It’s stupid that there’s opposition to this when most of the fun from a paradox game is taking some small nation and building them into a giant that can destroy the other empires.
Not sure that this is a good argument, this is only true because PDX games try and fail very hard at being more than a paint the map blobbing simulator AND, very importantly, because the AI is purposedly handicapped in several ways. The case in point is Vicky was their only game(CK is more RPG more than "country management") where managing a country was supposedly more important than just blobbing.
But as soon as you are able to make a GSG that is deep enough to make civilization magagement interesting then the argument in favor of small/weak start diminishes. I think a good example of this is Distant Worlds which AFAIK is the only game that ever got close to that level of management and ironicaly because it had the ability to let the game basicaly run itself by letting the AI take over parts of the management.
The first step to their games being more than map blobbing simulators would still be changing this mechanic though. There shouldn't be arbitrary equal footing between Pueblo and Poland, but the internal mechanics of the tribal nation versus the feudal nation should allow for a similar depth of building the country. I can blindly conquer land as Caddo but I can't translate that material surplus into a city despite Native Americans in that region building a city (300 years prior) that was on par with London population-wise. A game that allows for Cahokias to develop is going to have depth that a game with a primitive/civilised split has never had.
Don't get me wrong I agree with the overall sentiment that this mechanic was bad and this is a step in the right direction. It is more about the nuance and context that PDX isn't good at making weak nations interesting without resorting to blobbing mechanics. The OP picture is nonsense of course because "wakanda" is no less ahistorical than a Ulm world conquest. Nobody actualy gives a shit about that.

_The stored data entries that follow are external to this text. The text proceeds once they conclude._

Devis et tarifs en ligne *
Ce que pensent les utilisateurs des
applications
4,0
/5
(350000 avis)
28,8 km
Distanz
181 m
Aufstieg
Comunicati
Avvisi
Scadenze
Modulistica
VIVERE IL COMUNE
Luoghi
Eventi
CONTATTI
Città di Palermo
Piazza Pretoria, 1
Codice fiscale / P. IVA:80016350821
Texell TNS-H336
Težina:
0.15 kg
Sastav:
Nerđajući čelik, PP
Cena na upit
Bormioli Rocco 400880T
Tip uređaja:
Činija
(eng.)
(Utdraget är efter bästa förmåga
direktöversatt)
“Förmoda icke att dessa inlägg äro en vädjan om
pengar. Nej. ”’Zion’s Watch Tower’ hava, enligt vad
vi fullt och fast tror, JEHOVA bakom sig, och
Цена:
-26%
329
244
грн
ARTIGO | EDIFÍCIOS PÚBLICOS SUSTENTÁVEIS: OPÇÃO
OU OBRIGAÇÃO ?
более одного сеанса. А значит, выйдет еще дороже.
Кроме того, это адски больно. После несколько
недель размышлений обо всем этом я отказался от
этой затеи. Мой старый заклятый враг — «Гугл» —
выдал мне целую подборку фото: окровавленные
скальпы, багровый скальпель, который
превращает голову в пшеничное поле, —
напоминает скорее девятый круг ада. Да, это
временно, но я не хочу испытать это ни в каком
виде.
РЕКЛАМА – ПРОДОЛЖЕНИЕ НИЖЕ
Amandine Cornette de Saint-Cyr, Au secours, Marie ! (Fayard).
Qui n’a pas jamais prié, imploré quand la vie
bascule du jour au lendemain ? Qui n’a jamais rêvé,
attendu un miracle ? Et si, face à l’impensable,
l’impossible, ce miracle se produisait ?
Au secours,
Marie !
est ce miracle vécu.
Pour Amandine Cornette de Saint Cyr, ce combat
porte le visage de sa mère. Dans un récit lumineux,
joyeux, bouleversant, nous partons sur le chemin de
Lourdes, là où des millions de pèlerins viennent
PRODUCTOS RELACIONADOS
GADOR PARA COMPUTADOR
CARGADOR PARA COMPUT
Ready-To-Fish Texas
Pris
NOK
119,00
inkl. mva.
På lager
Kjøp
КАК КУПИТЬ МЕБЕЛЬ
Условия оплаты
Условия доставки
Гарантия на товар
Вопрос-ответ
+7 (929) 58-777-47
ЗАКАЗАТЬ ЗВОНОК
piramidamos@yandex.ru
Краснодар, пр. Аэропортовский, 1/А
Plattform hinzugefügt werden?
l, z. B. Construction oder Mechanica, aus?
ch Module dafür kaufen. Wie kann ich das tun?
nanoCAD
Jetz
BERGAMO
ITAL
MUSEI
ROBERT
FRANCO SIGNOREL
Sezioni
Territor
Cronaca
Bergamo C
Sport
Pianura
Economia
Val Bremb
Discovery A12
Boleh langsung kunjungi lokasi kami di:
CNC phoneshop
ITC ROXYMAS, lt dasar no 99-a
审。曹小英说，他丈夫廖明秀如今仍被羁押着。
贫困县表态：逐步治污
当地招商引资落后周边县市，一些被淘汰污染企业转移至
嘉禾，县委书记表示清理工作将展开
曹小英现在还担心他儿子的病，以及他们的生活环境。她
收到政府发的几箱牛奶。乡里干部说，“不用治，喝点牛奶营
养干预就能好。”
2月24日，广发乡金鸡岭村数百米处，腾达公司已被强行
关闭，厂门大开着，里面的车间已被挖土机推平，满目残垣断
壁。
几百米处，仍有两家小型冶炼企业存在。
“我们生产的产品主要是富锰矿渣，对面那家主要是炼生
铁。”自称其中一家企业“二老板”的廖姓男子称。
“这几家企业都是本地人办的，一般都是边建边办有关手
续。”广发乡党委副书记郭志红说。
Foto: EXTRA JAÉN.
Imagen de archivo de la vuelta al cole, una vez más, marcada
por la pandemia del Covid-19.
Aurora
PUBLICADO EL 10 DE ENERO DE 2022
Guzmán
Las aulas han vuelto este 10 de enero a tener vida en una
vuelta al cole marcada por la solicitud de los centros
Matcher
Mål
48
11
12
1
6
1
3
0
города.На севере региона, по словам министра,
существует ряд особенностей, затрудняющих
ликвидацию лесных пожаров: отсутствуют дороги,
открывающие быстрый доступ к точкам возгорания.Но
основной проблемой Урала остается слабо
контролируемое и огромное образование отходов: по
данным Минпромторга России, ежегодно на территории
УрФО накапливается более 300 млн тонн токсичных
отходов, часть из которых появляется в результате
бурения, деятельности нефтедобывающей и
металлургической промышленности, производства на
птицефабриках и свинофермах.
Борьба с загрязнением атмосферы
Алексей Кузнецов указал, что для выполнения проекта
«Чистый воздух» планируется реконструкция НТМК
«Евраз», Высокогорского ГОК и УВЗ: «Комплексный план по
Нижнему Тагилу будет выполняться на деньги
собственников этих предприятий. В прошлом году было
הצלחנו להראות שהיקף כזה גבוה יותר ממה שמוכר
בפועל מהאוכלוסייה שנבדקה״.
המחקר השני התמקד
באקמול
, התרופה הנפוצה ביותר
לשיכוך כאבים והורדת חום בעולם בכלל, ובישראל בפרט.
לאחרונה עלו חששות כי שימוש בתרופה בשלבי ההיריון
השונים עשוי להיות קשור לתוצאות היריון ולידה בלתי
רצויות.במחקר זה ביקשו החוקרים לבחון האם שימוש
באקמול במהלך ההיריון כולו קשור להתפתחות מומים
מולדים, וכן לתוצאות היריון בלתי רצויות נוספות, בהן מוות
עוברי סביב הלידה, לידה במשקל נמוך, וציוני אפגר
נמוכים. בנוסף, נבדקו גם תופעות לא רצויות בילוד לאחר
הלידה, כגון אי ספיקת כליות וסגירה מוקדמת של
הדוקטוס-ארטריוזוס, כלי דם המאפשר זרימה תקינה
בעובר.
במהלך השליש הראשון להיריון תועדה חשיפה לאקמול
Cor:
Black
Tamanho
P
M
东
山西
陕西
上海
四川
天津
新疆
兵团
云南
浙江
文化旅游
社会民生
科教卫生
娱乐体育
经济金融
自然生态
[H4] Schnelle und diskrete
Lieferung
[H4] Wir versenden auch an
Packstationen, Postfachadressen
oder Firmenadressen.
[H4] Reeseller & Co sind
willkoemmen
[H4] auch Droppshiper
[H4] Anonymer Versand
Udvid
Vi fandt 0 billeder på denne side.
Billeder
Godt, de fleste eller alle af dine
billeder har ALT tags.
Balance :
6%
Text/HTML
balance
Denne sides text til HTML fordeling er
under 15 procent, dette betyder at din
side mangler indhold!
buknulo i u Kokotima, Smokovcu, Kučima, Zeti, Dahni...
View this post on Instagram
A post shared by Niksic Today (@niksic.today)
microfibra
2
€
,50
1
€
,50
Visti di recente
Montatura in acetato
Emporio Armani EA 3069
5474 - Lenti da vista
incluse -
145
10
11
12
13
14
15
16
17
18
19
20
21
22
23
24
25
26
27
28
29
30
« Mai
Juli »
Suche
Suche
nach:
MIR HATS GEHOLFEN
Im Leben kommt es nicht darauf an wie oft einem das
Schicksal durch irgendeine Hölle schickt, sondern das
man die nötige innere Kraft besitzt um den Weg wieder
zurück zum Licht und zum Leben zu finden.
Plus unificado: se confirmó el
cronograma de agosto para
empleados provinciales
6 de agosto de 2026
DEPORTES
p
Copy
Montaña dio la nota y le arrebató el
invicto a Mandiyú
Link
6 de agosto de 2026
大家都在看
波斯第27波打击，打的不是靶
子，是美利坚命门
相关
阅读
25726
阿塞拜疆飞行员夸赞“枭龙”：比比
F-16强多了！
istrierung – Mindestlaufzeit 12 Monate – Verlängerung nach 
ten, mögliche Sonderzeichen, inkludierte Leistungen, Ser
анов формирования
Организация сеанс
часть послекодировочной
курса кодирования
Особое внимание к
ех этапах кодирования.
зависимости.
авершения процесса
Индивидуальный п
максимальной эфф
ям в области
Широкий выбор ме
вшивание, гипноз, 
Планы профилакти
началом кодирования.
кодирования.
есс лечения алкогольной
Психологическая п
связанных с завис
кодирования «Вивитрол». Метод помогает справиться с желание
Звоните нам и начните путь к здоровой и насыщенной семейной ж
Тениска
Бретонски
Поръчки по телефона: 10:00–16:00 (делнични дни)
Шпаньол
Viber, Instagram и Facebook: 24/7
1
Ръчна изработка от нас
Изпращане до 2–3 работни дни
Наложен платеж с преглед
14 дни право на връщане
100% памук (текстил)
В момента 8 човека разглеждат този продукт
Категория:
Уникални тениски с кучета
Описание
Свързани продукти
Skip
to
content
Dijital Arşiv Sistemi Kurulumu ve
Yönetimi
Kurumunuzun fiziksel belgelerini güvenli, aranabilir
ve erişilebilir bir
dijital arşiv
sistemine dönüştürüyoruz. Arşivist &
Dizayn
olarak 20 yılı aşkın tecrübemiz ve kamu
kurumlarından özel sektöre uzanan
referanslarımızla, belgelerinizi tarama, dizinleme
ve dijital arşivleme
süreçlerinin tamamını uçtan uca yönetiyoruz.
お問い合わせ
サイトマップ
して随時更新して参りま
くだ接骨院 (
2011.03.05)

I do think there is a discussion to be had about how PDX has resorted to DLCs and blobbing in order to for example sell you "Europa Universallis" at release and then slowly make it into "Rest of the World Universallis". Shit we need to have at release will surely be chopped away for a future DLC so we shouldn't be praising them blindly for making the rest of the world relevant on release day, I mean I should expect that to be the case and not have to wait 2 years for a DLC that makes Africa relevant.
I do think there is a discussion to be had about how PDX has resorted to DLCs and blobbing in order to for example sell you “Europa Universallis” at release and then slowly make it into “Rest of the World Universallis”
That reminds me of what a pleasant surprise it was when CK3 released with a bunch of content and concepts from CK2's DLCs integrated into the core game, and generally how it decoupled systems from completely bespoke cultures and religions into more generic systems that mean for the most part anywhere you look you're working with a full-featured set of tools instead of how vanilla CK2 only had the Catholics as playable and fleshed out and every CK2 religion was a bespoke and idiosyncratic system with special mechanics.
That “feature” of M2 really did suck. If I create an huge, stable empire as Egypt or the Byzantines, I should be able to field modern gunpowder units.
Then came the Americas campaign and I thought I’d be able to create a Westernized Aztec army akin to what the Inca were trying to do, but nope. The native rosters were so barebones while the Spanish roster/campaign was relatively fleshed out and complete.
good opportunity to reply wiht the ben shapiro wakanda isnt real tweet
This is basically an admission that they just play Britian, the US or Prussia (let's be honest it's Prussia a large majority of the time). Like if you played any 'uncivilized' nation you had to use console commands to westernized to make the game at all interesting.